Um levantamento preocupante revela que, apesar da proibição legal, 29% dos cuidadores de crianças de até 6 anos admitem utilizar palmadas, beliscões e apertões como forma de disciplina. O dado alarmante faz parte do estudo “Panorama da Primeira Infância”, divulgado pela Fundação Maria Cecilia Souto Vidigal e realizado em parceria com o Instituto Datafolha, que ouviu mais de 2 mil pessoas em todo o país.
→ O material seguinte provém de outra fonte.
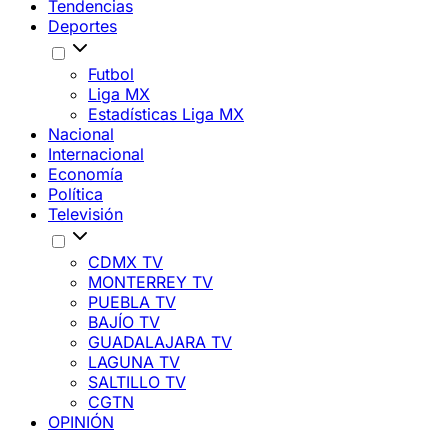
Tendencias
Deportes
Futbol
Liga MX
Estadísticas Liga MX
Nacional
Internacional
Economía
Política
Televisión
CDMX TV
MONTERREY TV
PUEBLA TV
BAJÍO TV
GUADALAJARA TV
LAGUNA TV
SALTILLO TV
CGTN
OPINIÓN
O estudo também indica uma contradição: enquanto 17% dos cuidadores acreditam na eficácia desses castigos, 12% reconhecem que agridem mesmo sabendo que não é uma forma eficiente de educar. A pesquisa, que entrevistou 822 cuidadores de crianças pequenas, marca o Agosto Verde, mês dedicado à conscientização sobre a importância da primeira infância.
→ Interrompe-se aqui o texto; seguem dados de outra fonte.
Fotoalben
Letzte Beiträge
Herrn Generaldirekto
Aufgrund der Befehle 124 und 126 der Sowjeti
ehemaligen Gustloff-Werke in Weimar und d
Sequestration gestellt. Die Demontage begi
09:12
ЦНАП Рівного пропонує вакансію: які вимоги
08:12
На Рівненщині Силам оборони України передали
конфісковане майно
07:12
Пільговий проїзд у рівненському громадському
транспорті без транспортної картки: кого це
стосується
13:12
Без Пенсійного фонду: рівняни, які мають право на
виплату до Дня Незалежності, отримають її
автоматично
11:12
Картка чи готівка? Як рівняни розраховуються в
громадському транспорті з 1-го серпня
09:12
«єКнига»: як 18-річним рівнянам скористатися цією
A Lei Menino Bernardo, em vigor há mais de uma década, proíbe expressamente castigos físicos contra crianças e adolescentes. A lei prevê advertências e programas de orientação para os agressores. A diretora-executiva da Fundação Maria Cecilia Souto Vidigal, Mariana Luz, lamenta o alto percentual identificado na pesquisa, apontando para a persistência de um padrão cultural ineficaz e danoso.
“A gente é o país do ‘eu apanhei, sim, e estou aqui, sobrevivi’”, critica Mariana Luz, em entrevista, ressaltando a necessidade de desconstruir a ideia de que violência é uma ferramenta educativa. A Fundação Maria Cecilia Souto Vidigal reforça que nenhuma forma de violência contra crianças é inofensiva, alertando para os efeitos negativos no desenvolvimento, como agressividade, ansiedade e depressão.
Curiosamente, a pesquisa também revelou que 84% dos entrevistados desconhecem que a primeira infância é a fase mais importante do desenvolvimento humano. Apenas 2% souberam definir corretamente o período da primeira infância, que vai até os 6 anos, conforme a legislação brasileira. Mariana Luz enfatiza que é crucial conscientizar a população sobre a importância desse período fundamental, onde ocorrem os picos de desenvolvimento físico, motor, cognitivo e socioemocional.
Outro dado preocupante é que 96% dos entrevistados consideram que ensinar a respeitar os mais velhos é a prática mais importante para o desenvolvimento infantil. Esse dado supera outras ações comprovadamente essenciais, como conversar com a criança (88%), frequentar creche (81%) e deixá-la brincar (63%). Mariana Luz alerta para a baixa valorização da educação infantil e do brincar, que é o principal eixo de aprendizagem na primeira infância.
A pesquisa também revelou que crianças na primeira infância passam, em média, duas horas diárias em frente a telas, como televisão e celulares. A Sociedade Brasileira de Pediatria (SBP) recomenda tempo de tela limitado ou nulo para crianças menores de dois anos e, no máximo, uma hora por dia para crianças entre 2 e 5 anos, sempre com supervisão de um adulto. A diretora sugere incluir a criança nas atividades domésticas para reduzir a exposição às telas e reforça a importância da oferta de creches pelo Estado.